YOUR TASK:
A line below contains "Add Not started", and a later one contains "left_click(214, 135)". Repeat both, with every line between them, exactly.

═════ DATA FOR THE TASK

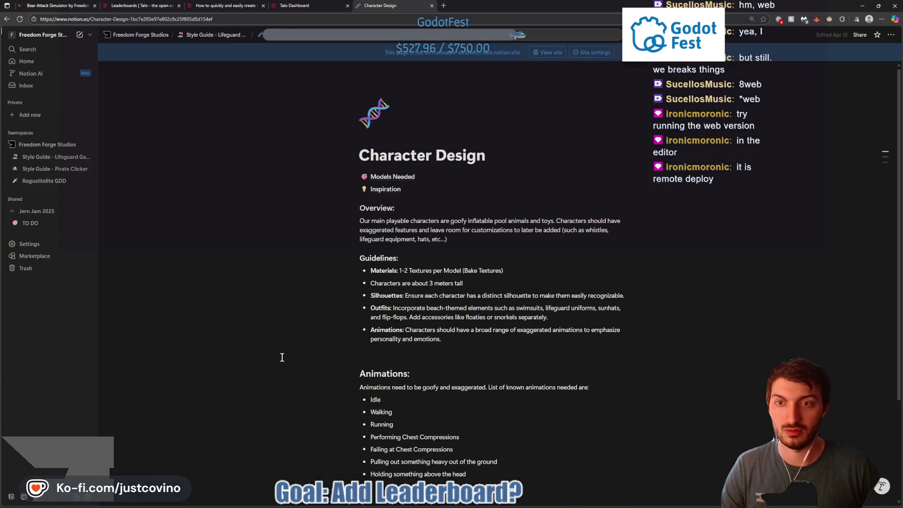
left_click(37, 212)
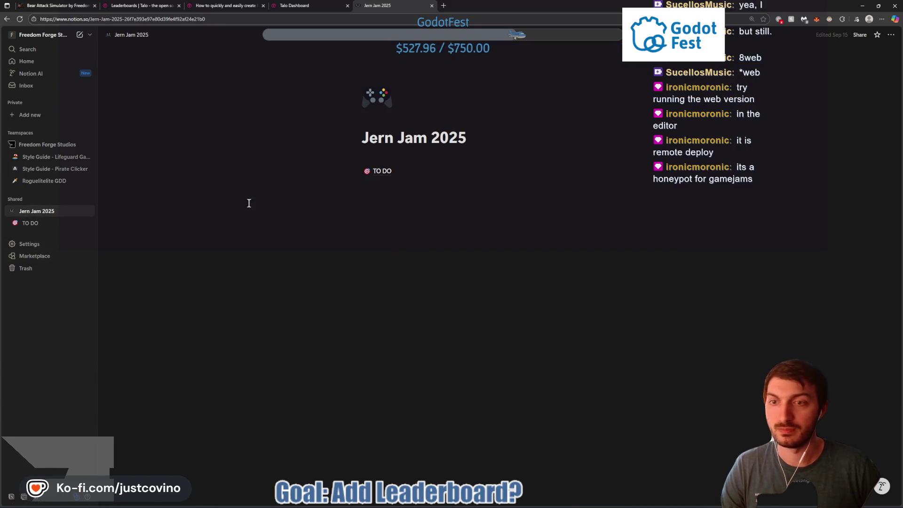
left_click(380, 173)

══════════
═════ DATA FOR THE TASK

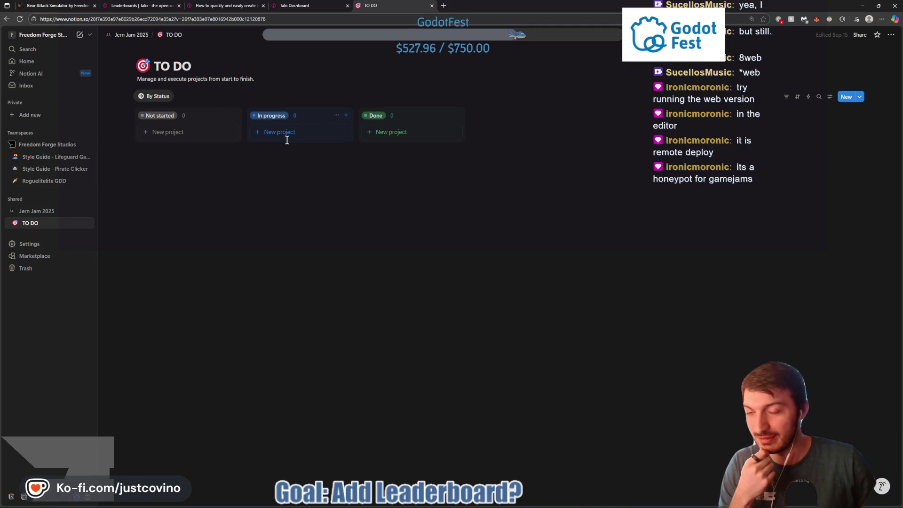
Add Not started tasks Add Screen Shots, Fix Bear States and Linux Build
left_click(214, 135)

══════════

FINISHED TASK:
Add Not started tasks Add Screen Shots, Fix Bear States and Linux Build
left_click(214, 135)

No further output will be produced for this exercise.